Qigong

Die Nabe des Rades

In einem kurzen Artikel über das Wesen des chinesischen Denkens beschreibt der Philosoph Arnold Keyserling dieses als auf einem so tiefen Naturverstehen beruhend, wie es in anderen Weltgegenden nur von Dichtern in einem außergewöhnlicher Zustand innerer Kommunion erreicht worden wäre. Außergewöhnlich in anderen Weltgegenden, stellte es für die gebildeten Chinesen Norm und Basis ihres Bewusstsein dar. Durch Systeme von Entsprechungen und Korrespondenzen verknüpfte dieses Naturverstehen Prozesse der Natur, die Struktur des menschlichen Körpers, Fragen des gesellschaftlichen und politischen Zusammenlebens bis hin zu solchen der Kreativität und schöpferischen Inspiration zu einem organischen Ganzen.
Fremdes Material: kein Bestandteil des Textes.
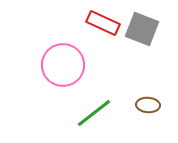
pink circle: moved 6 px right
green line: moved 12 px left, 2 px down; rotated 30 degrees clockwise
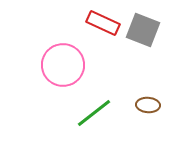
gray square: moved 1 px right, 1 px down
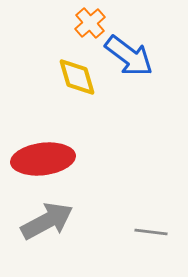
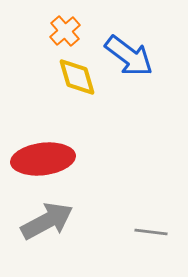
orange cross: moved 25 px left, 8 px down
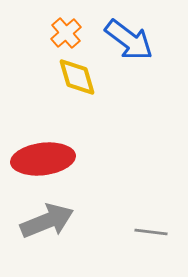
orange cross: moved 1 px right, 2 px down
blue arrow: moved 16 px up
gray arrow: rotated 6 degrees clockwise
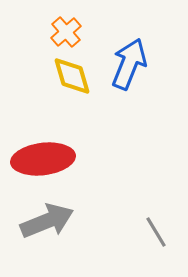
orange cross: moved 1 px up
blue arrow: moved 24 px down; rotated 105 degrees counterclockwise
yellow diamond: moved 5 px left, 1 px up
gray line: moved 5 px right; rotated 52 degrees clockwise
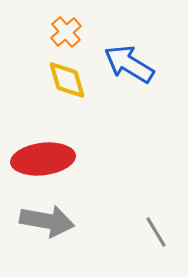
blue arrow: rotated 81 degrees counterclockwise
yellow diamond: moved 5 px left, 4 px down
gray arrow: rotated 32 degrees clockwise
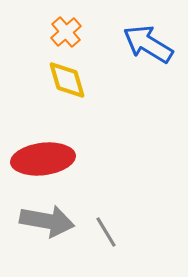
blue arrow: moved 19 px right, 20 px up
gray line: moved 50 px left
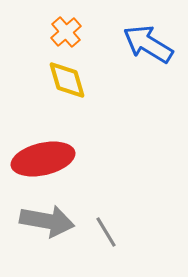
red ellipse: rotated 6 degrees counterclockwise
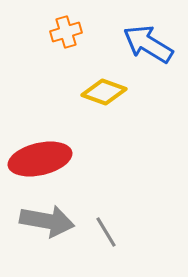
orange cross: rotated 24 degrees clockwise
yellow diamond: moved 37 px right, 12 px down; rotated 54 degrees counterclockwise
red ellipse: moved 3 px left
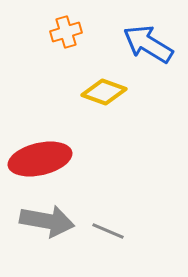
gray line: moved 2 px right, 1 px up; rotated 36 degrees counterclockwise
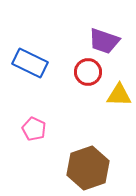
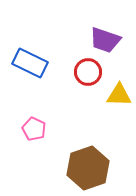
purple trapezoid: moved 1 px right, 1 px up
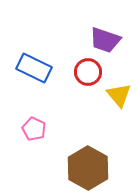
blue rectangle: moved 4 px right, 5 px down
yellow triangle: rotated 48 degrees clockwise
brown hexagon: rotated 12 degrees counterclockwise
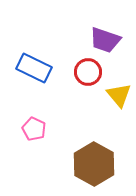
brown hexagon: moved 6 px right, 4 px up
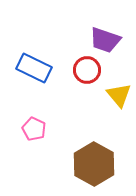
red circle: moved 1 px left, 2 px up
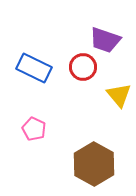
red circle: moved 4 px left, 3 px up
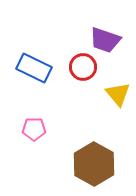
yellow triangle: moved 1 px left, 1 px up
pink pentagon: rotated 25 degrees counterclockwise
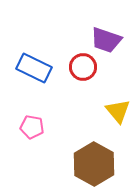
purple trapezoid: moved 1 px right
yellow triangle: moved 17 px down
pink pentagon: moved 2 px left, 2 px up; rotated 10 degrees clockwise
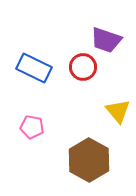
brown hexagon: moved 5 px left, 4 px up
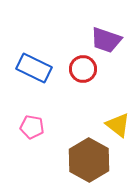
red circle: moved 2 px down
yellow triangle: moved 14 px down; rotated 12 degrees counterclockwise
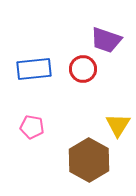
blue rectangle: moved 1 px down; rotated 32 degrees counterclockwise
yellow triangle: rotated 24 degrees clockwise
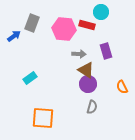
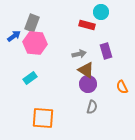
pink hexagon: moved 29 px left, 14 px down
gray arrow: rotated 16 degrees counterclockwise
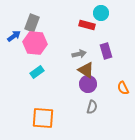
cyan circle: moved 1 px down
cyan rectangle: moved 7 px right, 6 px up
orange semicircle: moved 1 px right, 1 px down
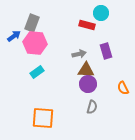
brown triangle: rotated 30 degrees counterclockwise
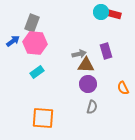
cyan circle: moved 1 px up
red rectangle: moved 26 px right, 11 px up
blue arrow: moved 1 px left, 5 px down
brown triangle: moved 5 px up
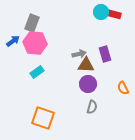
purple rectangle: moved 1 px left, 3 px down
orange square: rotated 15 degrees clockwise
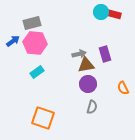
gray rectangle: rotated 54 degrees clockwise
brown triangle: rotated 12 degrees counterclockwise
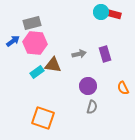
brown triangle: moved 33 px left; rotated 18 degrees clockwise
purple circle: moved 2 px down
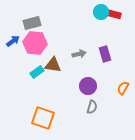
orange semicircle: rotated 56 degrees clockwise
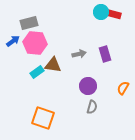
gray rectangle: moved 3 px left
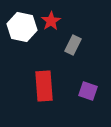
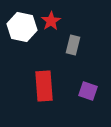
gray rectangle: rotated 12 degrees counterclockwise
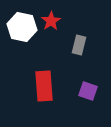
gray rectangle: moved 6 px right
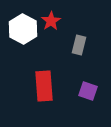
white hexagon: moved 1 px right, 2 px down; rotated 16 degrees clockwise
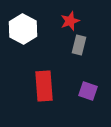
red star: moved 19 px right; rotated 12 degrees clockwise
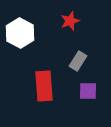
white hexagon: moved 3 px left, 4 px down
gray rectangle: moved 1 px left, 16 px down; rotated 18 degrees clockwise
purple square: rotated 18 degrees counterclockwise
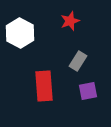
purple square: rotated 12 degrees counterclockwise
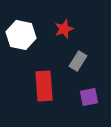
red star: moved 6 px left, 8 px down
white hexagon: moved 1 px right, 2 px down; rotated 16 degrees counterclockwise
purple square: moved 1 px right, 6 px down
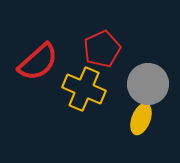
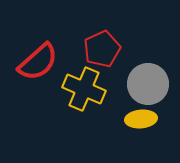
yellow ellipse: rotated 64 degrees clockwise
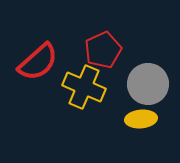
red pentagon: moved 1 px right, 1 px down
yellow cross: moved 2 px up
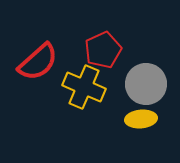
gray circle: moved 2 px left
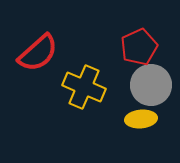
red pentagon: moved 36 px right, 3 px up
red semicircle: moved 9 px up
gray circle: moved 5 px right, 1 px down
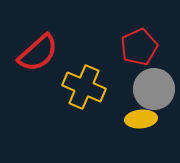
gray circle: moved 3 px right, 4 px down
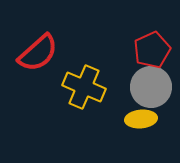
red pentagon: moved 13 px right, 3 px down
gray circle: moved 3 px left, 2 px up
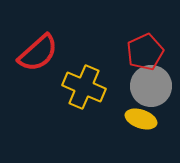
red pentagon: moved 7 px left, 2 px down
gray circle: moved 1 px up
yellow ellipse: rotated 24 degrees clockwise
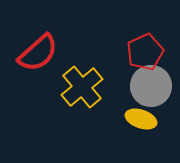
yellow cross: moved 2 px left; rotated 27 degrees clockwise
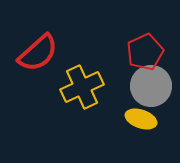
yellow cross: rotated 15 degrees clockwise
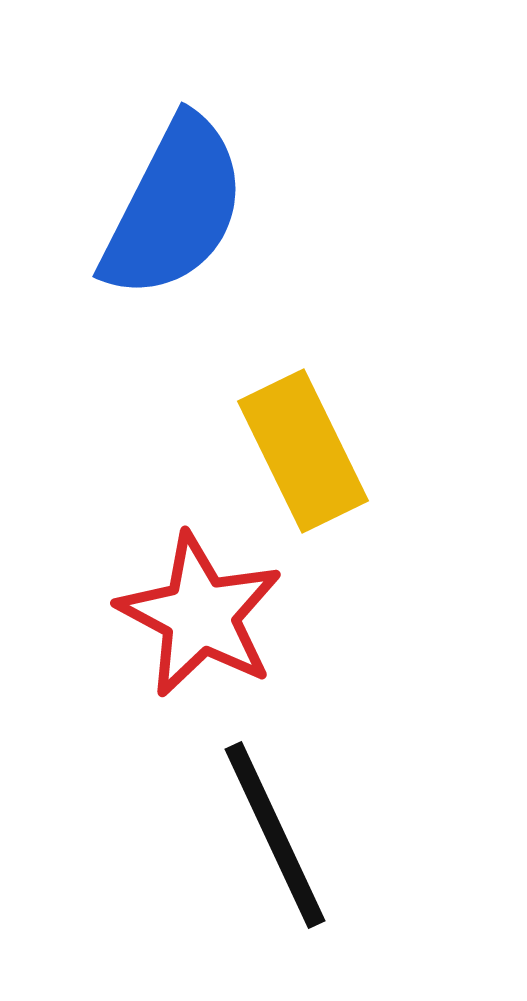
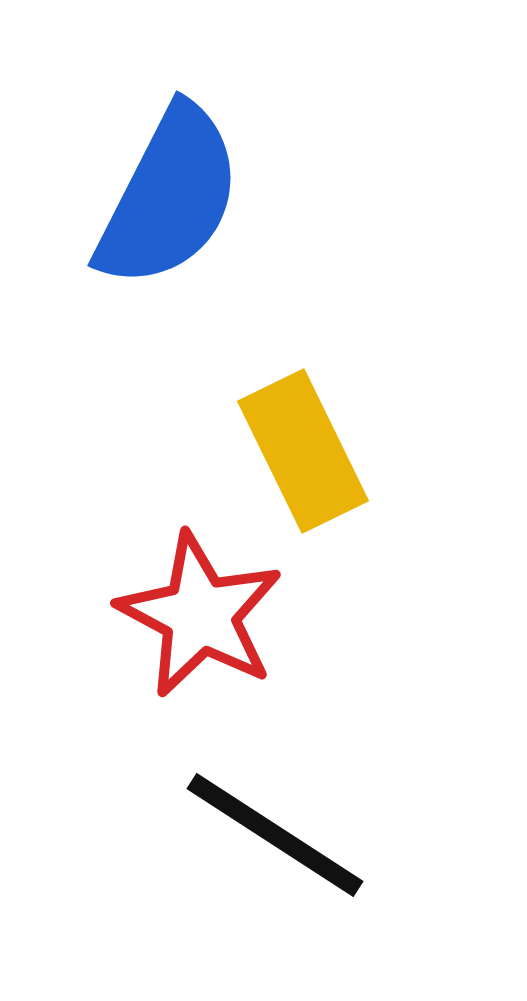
blue semicircle: moved 5 px left, 11 px up
black line: rotated 32 degrees counterclockwise
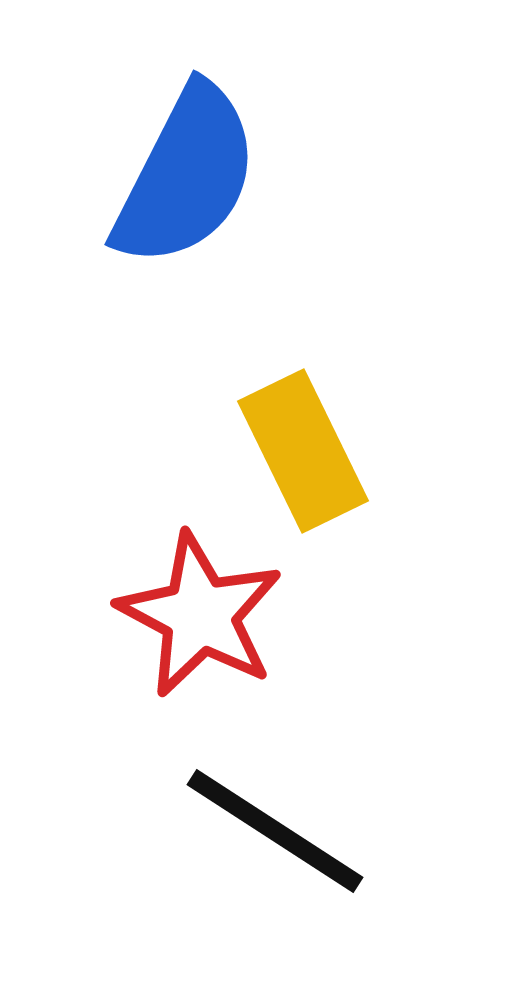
blue semicircle: moved 17 px right, 21 px up
black line: moved 4 px up
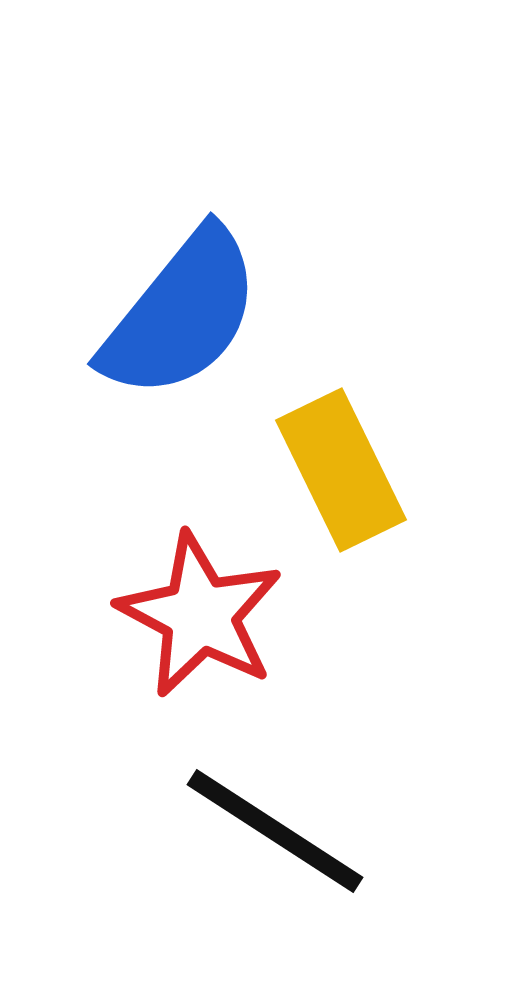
blue semicircle: moved 5 px left, 138 px down; rotated 12 degrees clockwise
yellow rectangle: moved 38 px right, 19 px down
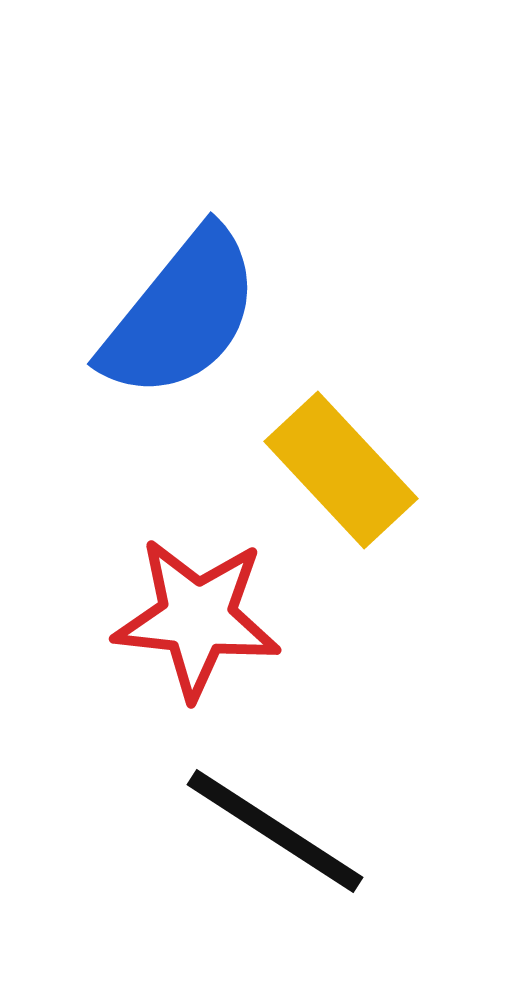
yellow rectangle: rotated 17 degrees counterclockwise
red star: moved 3 px left, 3 px down; rotated 22 degrees counterclockwise
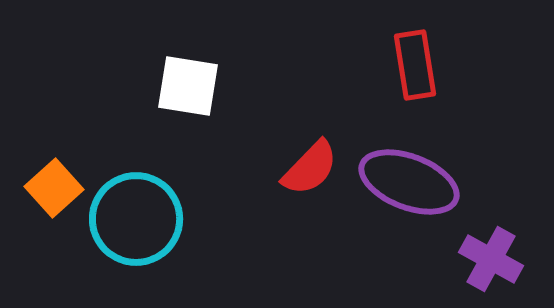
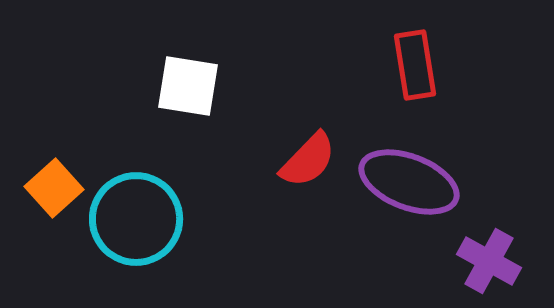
red semicircle: moved 2 px left, 8 px up
purple cross: moved 2 px left, 2 px down
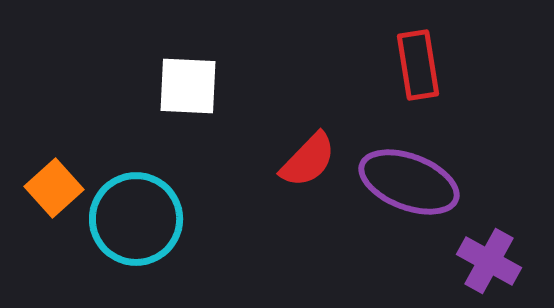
red rectangle: moved 3 px right
white square: rotated 6 degrees counterclockwise
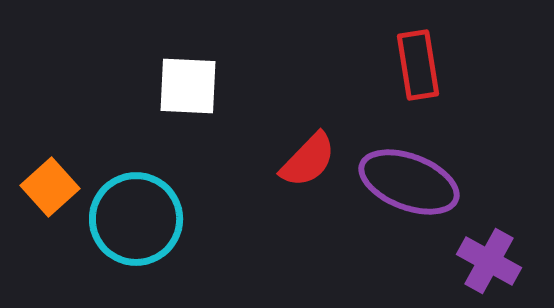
orange square: moved 4 px left, 1 px up
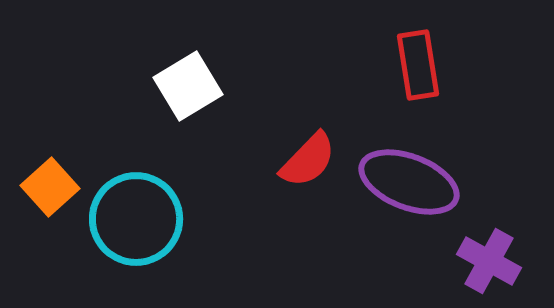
white square: rotated 34 degrees counterclockwise
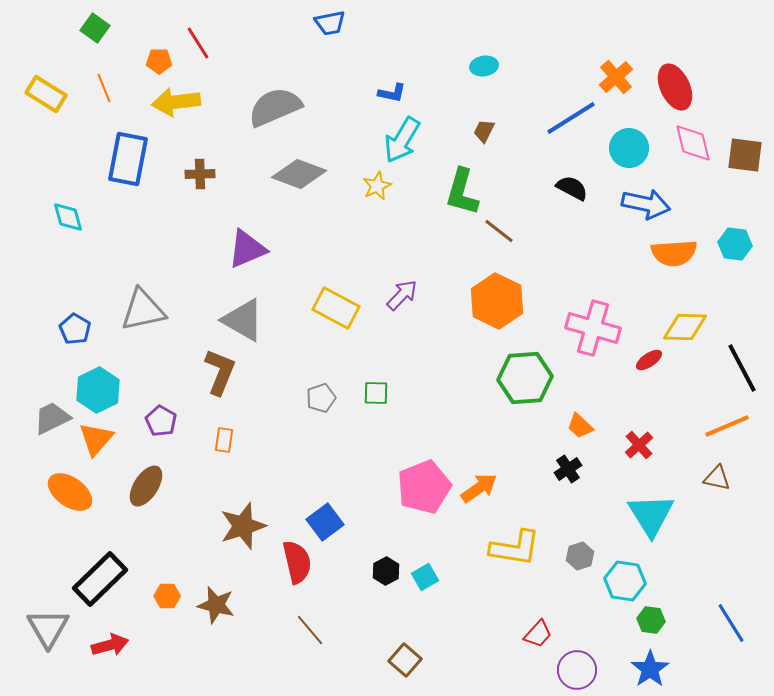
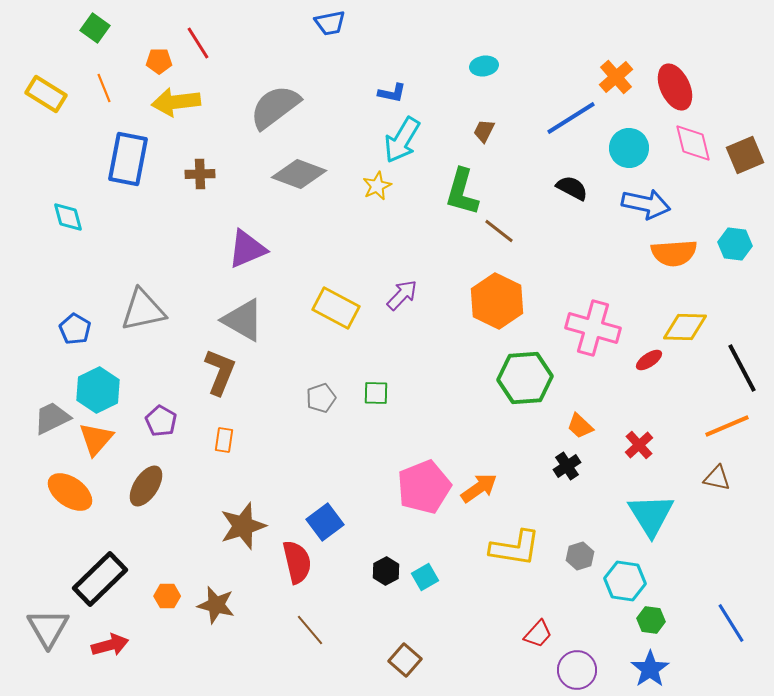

Der Zusammenhang des Ganzen wurde jedoch nicht direkt im System der Entsprechungen gesucht, sondern in dem diesem zugrundeliegenden undifferenzierten Kontinuum (Hundun 混沌 – Chaos), dem Natur, Leben, Bewusstsein und Kreativität gemeinsam entspringen. Sein Leben hierauf, auf eben dieses undifferenzierte Kontinuum, zu gründen, würde dem Menschen erlauben, den Zusammenhang mit der Natur nicht zu verlieren, in sich und um sich Ordnung und Harmonie entstehen zu lassen und die schöpferischen Möglichkeiten der Natur durch sich zum Ausdruck und zur Vollendung zu bringen.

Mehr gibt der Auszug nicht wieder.